I guess we had found our peace. They had found their answers.
I felt so astounded for a moment and then I just felt free.
I smiled to myself.
But then I remembered and my hands hugged my thighs and I felt the ghost of a whisper of my dark stranger holding me and swaying us both to Eta James. I felt a pang in my heart that I didn't know his face or his story, just his eyes and the pounding of his mighty heart and the way my heart responded. I sighed.
Fairy tales or psychosis, either way I was screwed.
I turned on the water and began to wash the mugs, dumping the used tea bags into the compost. The water was warm on my hands and welcome in the chilly february morning.
Just then I heard something behind me, I turned and saw my dark stranger. His hair wasn't wet any more and the morning light became him. He smiled those gray blue eyes at me, pausing on the threshold before he walked the six steps to where I was standing, half turned towards him, soapy mug in hand.
"Good morning." He came to stand behind me, wrapping a warm arm around my waist, while I rinsed the soap off the mug I was holding.
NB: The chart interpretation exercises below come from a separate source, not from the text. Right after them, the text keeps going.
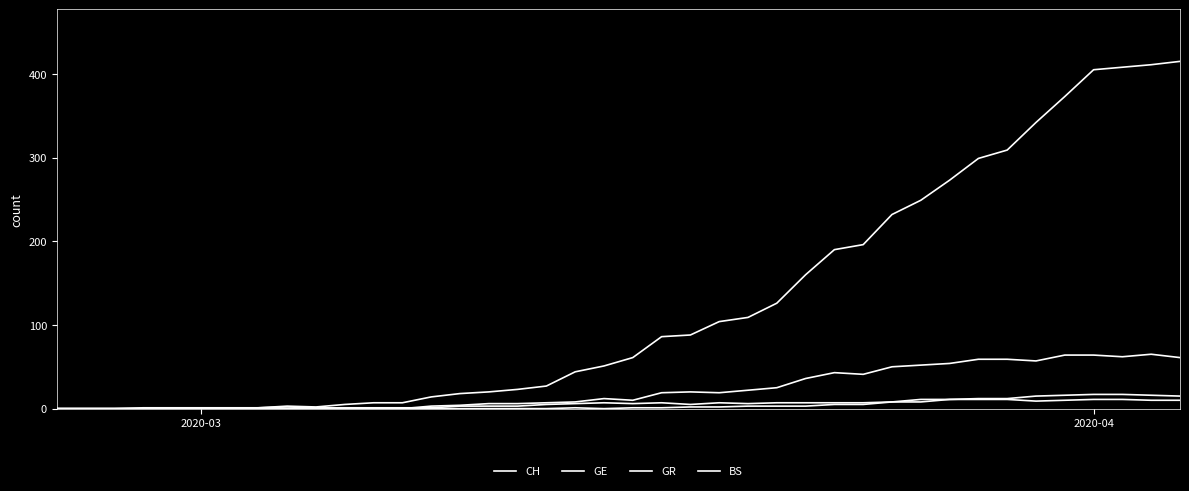

Is this an area chart (filled region under the line)?

No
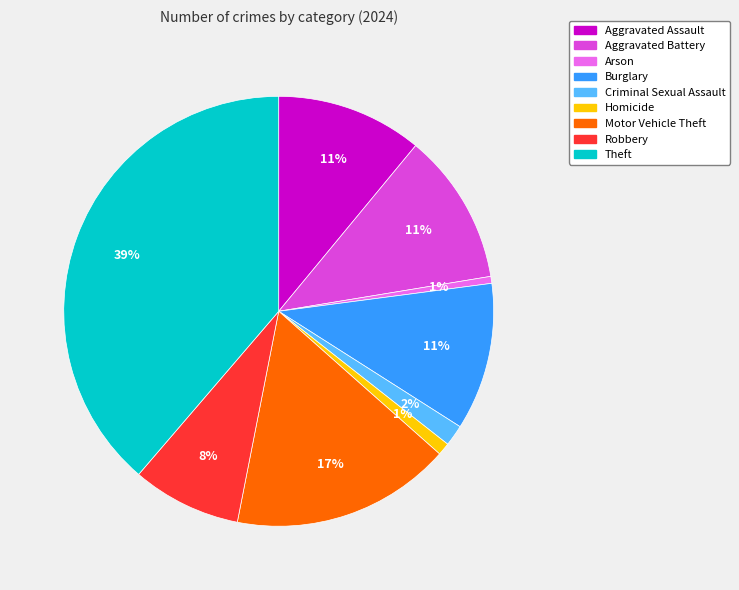

Is there a majority slice in this chart?

No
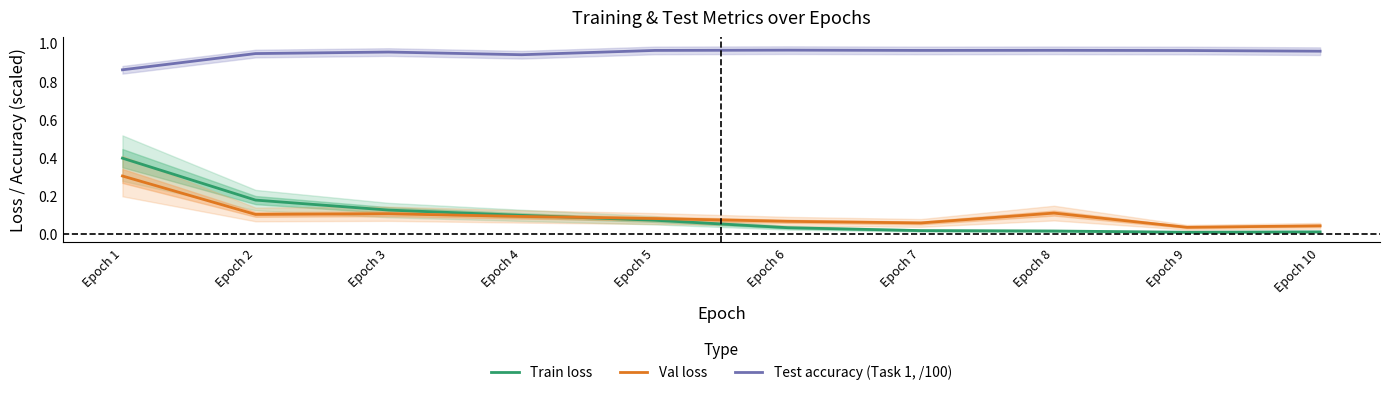

Reading left to right, what are all the values shown in this chart?

Train loss: Epoch 1=0.4	Epoch 2=0.2	Epoch 3=0.1	Epoch 4=0.1	Epoch 5=0.1	Epoch 6=0.0	Epoch 7=0.0	Epoch 8=0.0	Epoch 9=0.0	Epoch 10=0.0
Val loss: Epoch 1=0.3	Epoch 2=0.1	Epoch 3=0.1	Epoch 4=0.1	Epoch 5=0.1	Epoch 6=0.1	Epoch 7=0.1	Epoch 8=0.1	Epoch 9=0.0	Epoch 10=0.0
Test accuracy (Task 1, /100): Epoch 1=0.9	Epoch 2=0.9	Epoch 3=1.0	Epoch 4=0.9	Epoch 5=1.0	Epoch 6=1.0	Epoch 7=1.0	Epoch 8=1.0	Epoch 9=1.0	Epoch 10=1.0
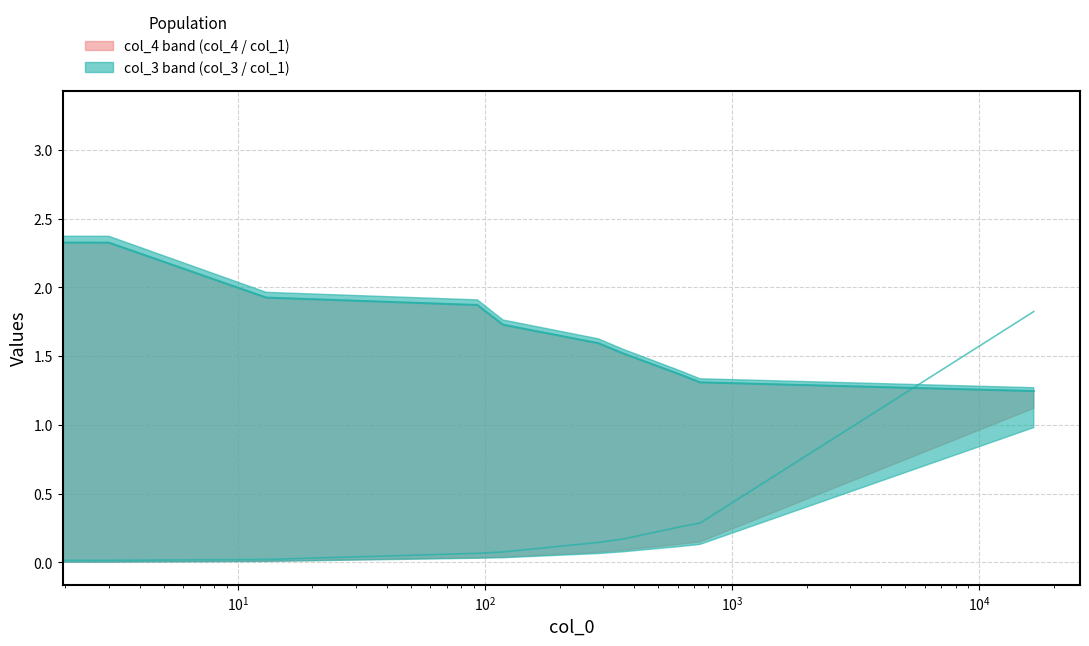

What is the difference between the maximum and minimum values in the col_1 series?

2.0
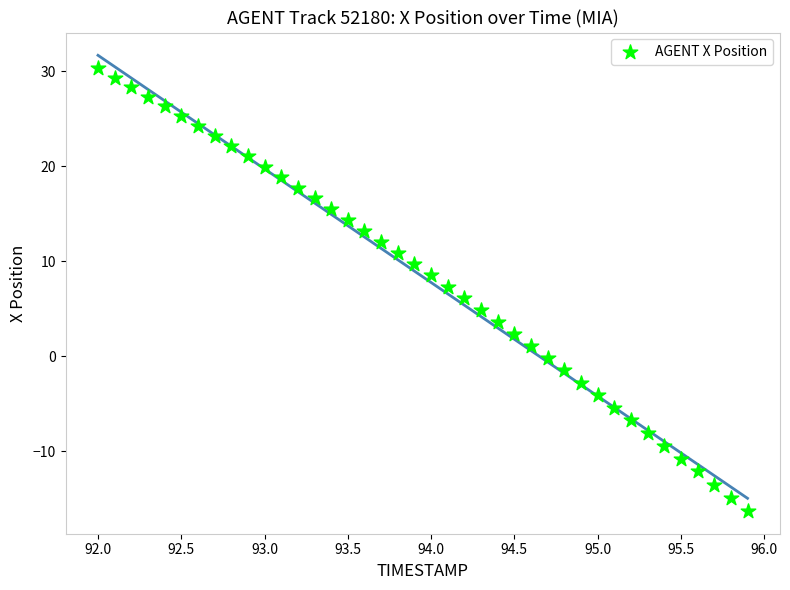

What is the range of Y values (max minus min)?

46.6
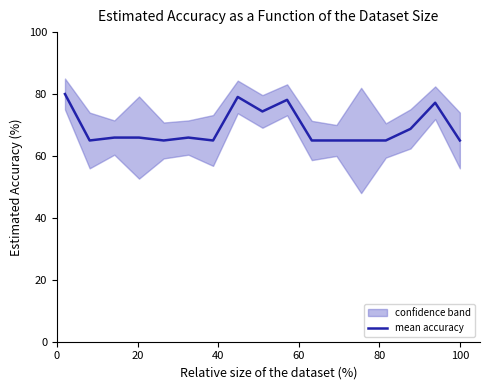

What is the difference between the maximum and minimum values?

15.0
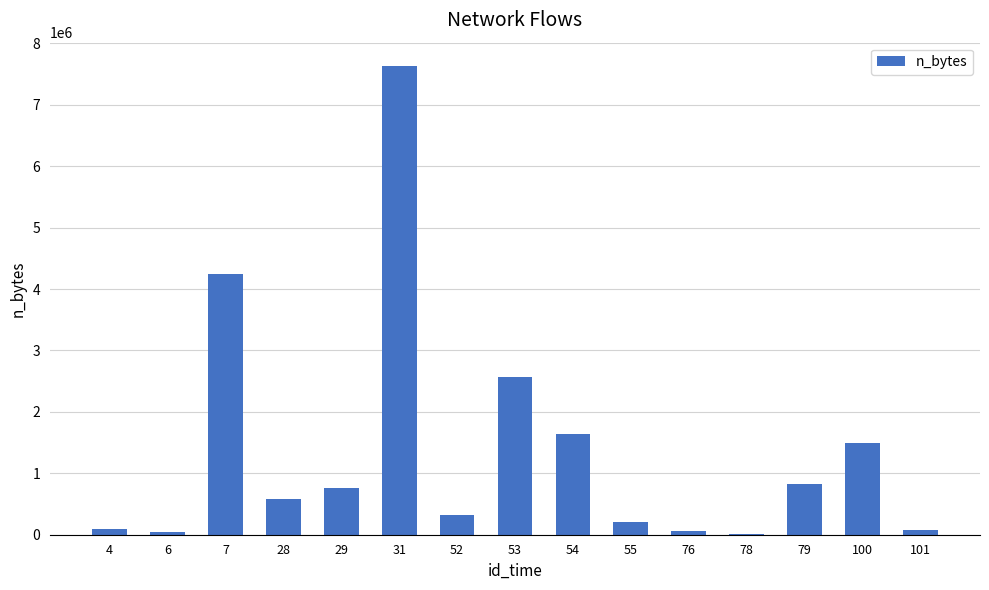

What is the sum of all values?

20553028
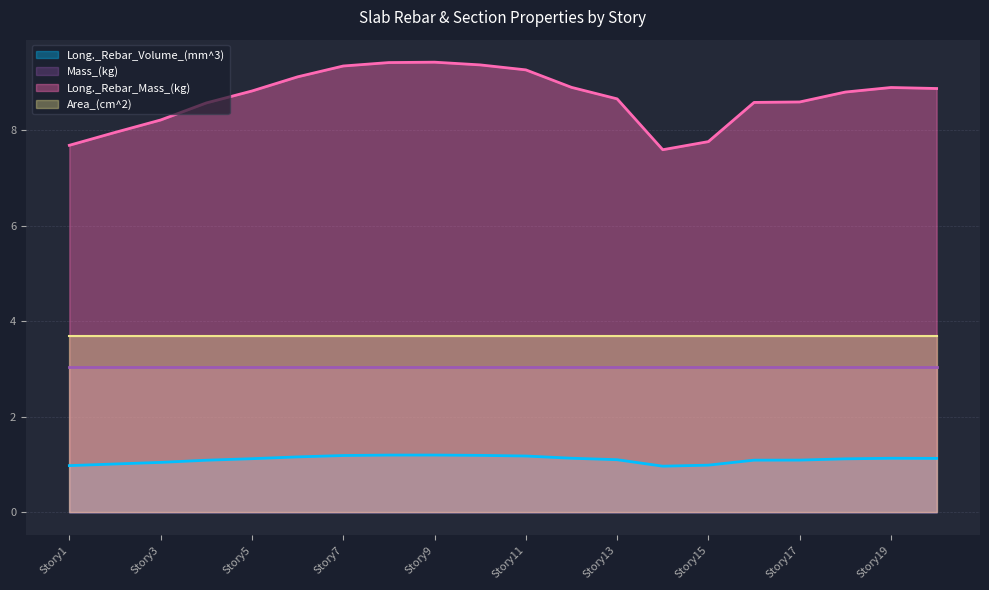

What is the minimum value shown in the chart?

1.0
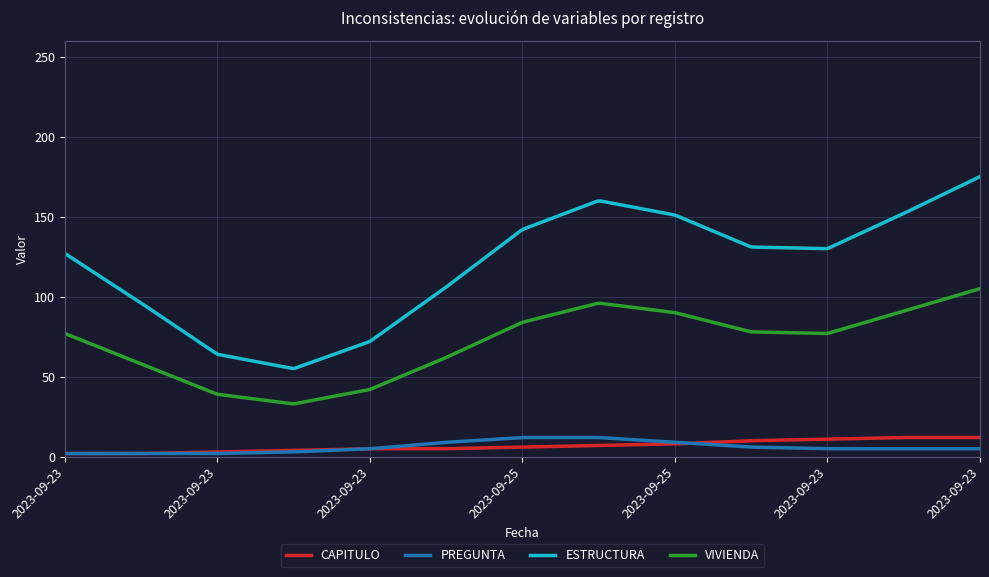

True or false: PREGUNTA and ESTRUCTURA intersect in this chart.

False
"Good morning." I replied. The remaining silence was tempered with the sound of the water splashing, but it didn't feel awkward, it felt ...right. Natural. I rinsed out the last mug feeling his gentle hands around my waist, protective, and kind. 
I reached and turned off the tap. The clock on the wall ticked, marking seconds of a new day.
"You didn't disappear." I stated.
"No." He replied.
"So are you, unanswered still.. ?" I asked, my voice less than hopeful.
"No." He said again.
"So, then why are you here?" I hoped the question didn't come off as rude, but my surprise was rather large.
"They, left because they have found their peace. They do not need you to validate them. They are whole now. As are you." He leaned down and placed a small kiss on my jaw bone. I could feel the press of his lips on my skin all the way to my toes. My heart beat fiercely.
"....As for me, this is where I have found my peace. Here with you." His voice was nothing more than a whisper, I could feel his breath on my cheek. "I think, I have been looking for you for a very long time. If you'll let me, I would love to stay, here, in this life, with you. " What he said felt solid, like a truth, not an assumption. I could feel the weight of it in my own body and heart. But it wasn't a burden. It was beautiful.
"Okay." My voice sounded happy, and solid.


The morning sun danced in the trees outside, gilding the bare and barren branches of February with gold. 
Incredible, I thought, how bright a morning can be, after a night so dark.

I went to take a shower, turning on the faucet and watching the water run, waiting for it to grow hot. I didn't understand my life. I didn't understand why my unanswered questions became people who came over and drank my tea and listened to me speak and went away after a night of dancing. I didn't know where my dark stranger had come from, or if he was quite real, or how long he would stay. But I didn't care. It was right, I could feel it. It didn't matter to know. I guess I had found my own peace in the unknown. I smiled as I stepped into the steaming water, I smiled for all the things, but especially because for the first time in such a long time, I was going to be showering alone.